Hronec (Kisgaram, /hu/, until 1886: Rónicz) is a village and municipality in Brezno District, in the Banská Bystrica Region of central Slovakia.

==History==
In historical records, the village was first mentioned as Hronecz in 1357, when it was the dominion of Lypche Solienses. In 1390, it was mentioned as Horonecz. As Louis I of Hungary already in 1357 gave to the Royal forester's son - called Pál - the right of scultetus, in 1405 it was referred as Plantatio Pauli. In 1424 Kysgaran, in 1547 Ranitz and in the 19th century usually Rhonic was used. After, the official name was until 1886 Rónicz, when it was changed to Kisgaram. Eventually, as part of Czechoslovakia, Hronec became the official name.

== Population ==

It has a population of  people (31 December ).

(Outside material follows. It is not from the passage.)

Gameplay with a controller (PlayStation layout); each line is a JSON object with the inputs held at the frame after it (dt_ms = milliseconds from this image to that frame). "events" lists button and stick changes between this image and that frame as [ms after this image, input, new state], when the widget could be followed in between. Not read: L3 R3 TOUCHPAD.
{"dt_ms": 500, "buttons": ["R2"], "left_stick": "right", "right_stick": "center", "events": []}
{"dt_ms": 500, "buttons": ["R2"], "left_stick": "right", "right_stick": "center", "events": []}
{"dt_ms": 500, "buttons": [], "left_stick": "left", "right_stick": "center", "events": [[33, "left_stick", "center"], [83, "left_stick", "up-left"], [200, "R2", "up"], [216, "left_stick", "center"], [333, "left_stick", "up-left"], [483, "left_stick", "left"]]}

Population statistic (10 years)
| Year | 1995 | 2005 | 2015 | 2025 |
|---|---|---|---|---|
| Count | 1154 | 1144 | 1231 | 1116 |
| Difference |  | −0.86% | +7.60% | −9.34% |

Population statistic
| Year | 2024 | 2025 |
|---|---|---|
| Count | 1121 | 1116 |
| Difference |  | −0.44% |

=== Ethnicity ===

Census 2021 (1+ %)
| Ethnicity | Number | Fraction |
| Slovak | 1078 | 94.06% |
| Not found out | 50 | 4.36% |
| Romani | 29 | 2.53% |
| Total | 1146 |

=== Religion ===

Census 2021 (1+ %)
| Religion | Number | Fraction |
| Roman Catholic Church | 664 | 57.94% |
| None | 335 | 29.23% |
| Not found out | 90 | 7.85% |
| Evangelical Church | 19 | 1.66% |
| Christian Congregations in Slovakia | 13 | 1.13% |
| Greek Catholic Church | 12 | 1.05% |
| Total | 1146 |

==Notable people==
- Ladislav Chudík (1924–2015) - actor
- Viktória Forster (b. 2002) - athlete
- Veronika Machyniaková (b. 1997) - biathlete
- Alajos Szokolyi (1871–1932) – Hungarian sportsperson, bronze medalist at the first modern Olympics

==Genealogical resources==

The records for genealogical research are available at the state archive "Statny Archiv in Banska Bystrica, Slovakia"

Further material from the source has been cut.